• Direction 1:
List every reference numeral that appears in the autosampler text.
• Direction 2:
Quote the autosampler text word for word, starting at "In use, the" and ending at "in circular motion.".

• Reading text:
————
The non-contact coupling elements 518a and 518b of the second embodiment are positioned at a similar distance from the axis of the chamber 514 (i.e., relatively close to the sidewalls 516, for example closer to the sidewalls 516 than to the central axis of the autosampler), similarly to those of the first embodiment. However, the main body 510 of the second embodiment differs from the main body 110 of the first embodiment in that its noncontact coupling elements 518a and 518b are fixed, rather than moveable. Thus, in this embodiment, the non-contact coupling elements 518a and 518b do not traverse circular paths within the main body 510.

In use, the non-contact coupling elements 518a and 518b of the second embodiment can be used to cause a sample tray to rotate within the chamber 514, to move the sample tray between dispensing positions. For instance, the non-contact coupling elements 518a and 518b can be controlled by circuitry configured to activate, deactivate and/or reverse the polarity of the non-contact coupling elements 518a and 518b. The circuitry may further be configured to adjust the strength of the non-contact coupling. In this way, the non-contact coupling elements 518a and 518b can be controlled selectively to drive non-contact coupling elements on a sample tray in circular motion.

For instance, the non-contact coupling elements 518a and 518b may be electromagnets, which can be used to exert varying magnetic forces on permanent magnets mounted on the sample tray 520. Electromagnets can also be used to induce currents in conducting elements on the sample tray 520. Thus, electromagnetic induction (which can be considered to be a form of magnetic coupling) can equally be used to cause the sample tray 520 to rotate. This may be achieved by transmitting power and/or a force through the solid material of the main body 510.
————
• Stored rows:
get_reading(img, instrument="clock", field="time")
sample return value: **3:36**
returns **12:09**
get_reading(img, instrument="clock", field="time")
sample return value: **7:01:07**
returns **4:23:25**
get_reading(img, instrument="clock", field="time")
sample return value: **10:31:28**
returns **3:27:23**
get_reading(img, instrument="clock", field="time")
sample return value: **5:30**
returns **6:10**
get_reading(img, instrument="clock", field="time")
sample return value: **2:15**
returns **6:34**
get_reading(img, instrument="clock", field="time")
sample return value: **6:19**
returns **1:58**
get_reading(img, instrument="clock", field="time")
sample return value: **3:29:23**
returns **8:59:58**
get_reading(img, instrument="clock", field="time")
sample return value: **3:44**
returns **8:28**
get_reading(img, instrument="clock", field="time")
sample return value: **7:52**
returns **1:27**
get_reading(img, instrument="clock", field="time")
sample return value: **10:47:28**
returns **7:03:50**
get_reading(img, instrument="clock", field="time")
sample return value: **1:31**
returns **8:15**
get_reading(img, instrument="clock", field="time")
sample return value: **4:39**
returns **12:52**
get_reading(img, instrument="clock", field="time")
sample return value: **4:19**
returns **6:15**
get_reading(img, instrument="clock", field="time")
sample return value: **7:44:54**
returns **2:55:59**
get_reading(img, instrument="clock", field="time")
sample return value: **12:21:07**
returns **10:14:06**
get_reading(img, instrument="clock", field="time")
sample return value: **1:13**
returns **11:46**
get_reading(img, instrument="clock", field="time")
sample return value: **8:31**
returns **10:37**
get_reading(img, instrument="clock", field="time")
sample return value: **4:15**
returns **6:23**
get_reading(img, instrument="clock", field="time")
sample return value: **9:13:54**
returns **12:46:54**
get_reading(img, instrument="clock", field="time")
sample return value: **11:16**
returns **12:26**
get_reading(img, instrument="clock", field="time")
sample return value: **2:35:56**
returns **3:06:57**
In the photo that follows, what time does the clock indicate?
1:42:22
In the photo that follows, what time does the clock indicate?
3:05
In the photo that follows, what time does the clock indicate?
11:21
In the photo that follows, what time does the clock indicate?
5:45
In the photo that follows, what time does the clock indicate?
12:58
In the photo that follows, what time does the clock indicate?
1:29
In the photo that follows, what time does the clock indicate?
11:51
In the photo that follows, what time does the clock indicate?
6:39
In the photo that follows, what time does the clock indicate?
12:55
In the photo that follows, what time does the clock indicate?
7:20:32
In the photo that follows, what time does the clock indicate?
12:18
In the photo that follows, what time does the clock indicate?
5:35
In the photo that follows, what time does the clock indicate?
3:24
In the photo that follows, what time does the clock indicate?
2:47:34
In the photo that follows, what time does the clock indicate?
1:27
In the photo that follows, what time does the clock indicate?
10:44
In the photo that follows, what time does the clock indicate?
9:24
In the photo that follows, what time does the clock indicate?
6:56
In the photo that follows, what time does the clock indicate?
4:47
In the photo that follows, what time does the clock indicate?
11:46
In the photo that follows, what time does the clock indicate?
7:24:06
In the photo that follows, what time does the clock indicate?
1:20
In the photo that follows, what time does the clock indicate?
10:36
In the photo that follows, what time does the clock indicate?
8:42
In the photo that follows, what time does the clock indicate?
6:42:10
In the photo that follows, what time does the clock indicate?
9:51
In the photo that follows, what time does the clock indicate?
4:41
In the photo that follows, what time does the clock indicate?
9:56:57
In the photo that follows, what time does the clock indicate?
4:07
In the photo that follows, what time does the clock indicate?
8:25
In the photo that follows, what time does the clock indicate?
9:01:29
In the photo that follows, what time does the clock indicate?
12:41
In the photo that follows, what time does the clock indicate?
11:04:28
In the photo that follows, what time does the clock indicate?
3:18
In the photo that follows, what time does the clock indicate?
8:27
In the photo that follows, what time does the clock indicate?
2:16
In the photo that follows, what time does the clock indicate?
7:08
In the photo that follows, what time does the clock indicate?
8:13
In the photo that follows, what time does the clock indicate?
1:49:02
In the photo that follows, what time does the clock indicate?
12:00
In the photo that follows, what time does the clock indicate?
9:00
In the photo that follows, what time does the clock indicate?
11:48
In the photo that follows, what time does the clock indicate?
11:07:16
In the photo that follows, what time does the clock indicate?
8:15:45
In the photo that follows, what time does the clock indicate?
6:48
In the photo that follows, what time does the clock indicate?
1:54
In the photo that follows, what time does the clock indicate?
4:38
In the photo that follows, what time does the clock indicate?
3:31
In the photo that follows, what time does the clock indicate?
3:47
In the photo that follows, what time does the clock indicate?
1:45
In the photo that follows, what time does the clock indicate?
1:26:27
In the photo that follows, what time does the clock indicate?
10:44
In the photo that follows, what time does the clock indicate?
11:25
————
• Task solution 1:
518a, 518b, 514, 516, 510, 110, 520

• Task solution 2:
In use, the non-contact coupling elements 518a and 518b of the second embodiment can be used to cause a sample tray to rotate within the chamber 514, to move the sample tray between dispensing positions. For instance, the non-contact coupling elements 518a and 518b can be controlled by circuitry configured to activate, deactivate and/or reverse the polarity of the non-contact coupling elements 518a and 518b. The circuitry may further be configured to adjust the strength of the non-contact coupling. In this way, the non-contact coupling elements 518a and 518b can be controlled selectively to drive non-contact coupling elements on a sample tray in circular motion.